Trump Backs Orbán • The unusually long wait of 10 months for the administration to choose an ambassador to Hungary fueled rumors that President Donald Trump had grown distant from longtime friend and Hungarian Prime Minister Viktor Orbán, important at a time polls show Orbán’s conservative Fidesz Party trailing in elections scheduled for next year. Not so. At the annual celebration
of the 1956 uprising against the Soviet Union held at the Hungarian Embassy in Washington D.C., Deputy U.S. Secretary of State Christopher Landau declared that “Viktor Orbán and Hungary are key partners of the U.S.” in the world, and went on to hail Hungary as “sometimes the lone bearer of the torch of freedom and sovereignty” — a not-so-subtle to reference to Orbán’s
occasional defiance of the European Union. Sources within the Hungarian government say that whatever the polls show, it would be no surprise for Trump to publicly indicate his support for Orbán in the 2026 elections.
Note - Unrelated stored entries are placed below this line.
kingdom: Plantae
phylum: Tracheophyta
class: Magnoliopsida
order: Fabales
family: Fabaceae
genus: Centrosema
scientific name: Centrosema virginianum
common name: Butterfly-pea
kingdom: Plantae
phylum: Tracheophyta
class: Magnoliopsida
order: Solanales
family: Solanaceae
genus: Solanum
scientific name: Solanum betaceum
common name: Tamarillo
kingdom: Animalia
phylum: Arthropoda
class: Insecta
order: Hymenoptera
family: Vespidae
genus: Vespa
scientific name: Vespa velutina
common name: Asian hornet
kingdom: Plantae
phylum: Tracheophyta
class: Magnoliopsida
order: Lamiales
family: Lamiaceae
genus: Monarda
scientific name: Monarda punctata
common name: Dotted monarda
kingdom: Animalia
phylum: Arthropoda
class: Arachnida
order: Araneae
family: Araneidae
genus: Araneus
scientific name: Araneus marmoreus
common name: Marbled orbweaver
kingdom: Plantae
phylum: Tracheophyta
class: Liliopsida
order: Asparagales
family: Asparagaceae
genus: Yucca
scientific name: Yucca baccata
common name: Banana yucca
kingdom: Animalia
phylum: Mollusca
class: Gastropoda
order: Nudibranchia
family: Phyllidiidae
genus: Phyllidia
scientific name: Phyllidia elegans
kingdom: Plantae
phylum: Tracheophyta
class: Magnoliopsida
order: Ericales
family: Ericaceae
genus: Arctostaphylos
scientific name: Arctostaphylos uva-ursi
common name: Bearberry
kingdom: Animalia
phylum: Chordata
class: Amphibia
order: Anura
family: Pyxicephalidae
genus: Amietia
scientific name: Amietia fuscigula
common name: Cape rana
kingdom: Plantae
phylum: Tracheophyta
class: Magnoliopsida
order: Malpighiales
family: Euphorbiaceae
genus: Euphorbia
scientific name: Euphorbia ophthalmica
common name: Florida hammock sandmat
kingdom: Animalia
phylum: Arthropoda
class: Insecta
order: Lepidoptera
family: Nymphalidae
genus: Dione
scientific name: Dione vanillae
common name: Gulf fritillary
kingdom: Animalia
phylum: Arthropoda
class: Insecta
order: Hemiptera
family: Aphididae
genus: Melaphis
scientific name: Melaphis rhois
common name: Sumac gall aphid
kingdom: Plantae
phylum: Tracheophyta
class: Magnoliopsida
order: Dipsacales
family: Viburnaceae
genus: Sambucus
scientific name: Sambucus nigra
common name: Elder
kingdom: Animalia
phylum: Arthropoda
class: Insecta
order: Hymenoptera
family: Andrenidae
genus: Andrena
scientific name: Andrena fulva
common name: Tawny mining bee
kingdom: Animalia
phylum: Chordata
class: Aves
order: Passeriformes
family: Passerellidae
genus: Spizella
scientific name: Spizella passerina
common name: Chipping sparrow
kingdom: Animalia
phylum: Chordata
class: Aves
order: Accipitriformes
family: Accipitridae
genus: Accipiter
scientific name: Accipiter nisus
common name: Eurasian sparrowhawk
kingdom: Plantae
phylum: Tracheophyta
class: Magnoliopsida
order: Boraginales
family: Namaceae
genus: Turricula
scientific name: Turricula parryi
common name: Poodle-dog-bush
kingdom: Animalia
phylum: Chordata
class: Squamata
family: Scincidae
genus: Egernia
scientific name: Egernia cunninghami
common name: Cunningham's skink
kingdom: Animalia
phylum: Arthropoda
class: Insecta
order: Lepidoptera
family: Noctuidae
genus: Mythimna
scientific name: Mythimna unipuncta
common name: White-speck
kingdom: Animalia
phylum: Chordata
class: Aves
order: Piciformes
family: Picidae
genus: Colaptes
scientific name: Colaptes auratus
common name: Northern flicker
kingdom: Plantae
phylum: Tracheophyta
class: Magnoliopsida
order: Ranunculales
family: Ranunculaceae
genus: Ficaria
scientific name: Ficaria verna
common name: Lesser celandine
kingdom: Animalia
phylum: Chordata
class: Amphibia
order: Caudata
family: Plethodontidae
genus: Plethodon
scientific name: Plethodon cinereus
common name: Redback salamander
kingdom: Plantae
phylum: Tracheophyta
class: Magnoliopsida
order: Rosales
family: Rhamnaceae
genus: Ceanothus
Willie Horton Returns • In the 1988 presidential campaign, Republican George H.W. Bush used TV commercials to successfully link his Democrat rival, Gov. Michael Dukakis of Massachusetts, to a furloughed criminal, Willie Horton, who became a household name and a metaphor for soft-on-crime policies. (Horton, convicted
of first-degree murder in Massachusetts, fled a weekend furlough and then committed a rape and assault in Maryland.) Similar commercials may
resurface against former North Carolina Gov. Roy Cooper in his bid for the U.S. Senate. Republican challenger Michael Whatley claims Cooper bears “direct responsibility” for the murder on a light rail train of 23-year-old Ukrainian refugee Iryna Zarutska in August. Zarutska was stabbed to
death by Decarlos Brown Jr., who had been arrested more than a dozen times and had recently been released without bond.
Justices Vow to Stay Put
• Justices Samuel Alito and Clarence Thomas have no plans to retire from the U.S. Supreme Court. Since President Donald Trump’s election last year, speculation was rampant that Thomas, 77, and Alito, 75, would both step down while Trump was in the White House and permit him to name like-minded conservatives who would serve for decades. But friends of Thomas and his wife, Virginia, insist
to Newsmax that the justice, first appointed in 1991, wants to stay on the court until at least August 2028, when he will set the record as longest-serving Supreme Court justice and, as one friend put it, “will remain on the court until they have to carry him out.” A former clerk for Alito said he seriously considered retiring after Trump’s election but grew irritated by speculation he was leaving and “when his fellow justices started treating him like someone on the way out.”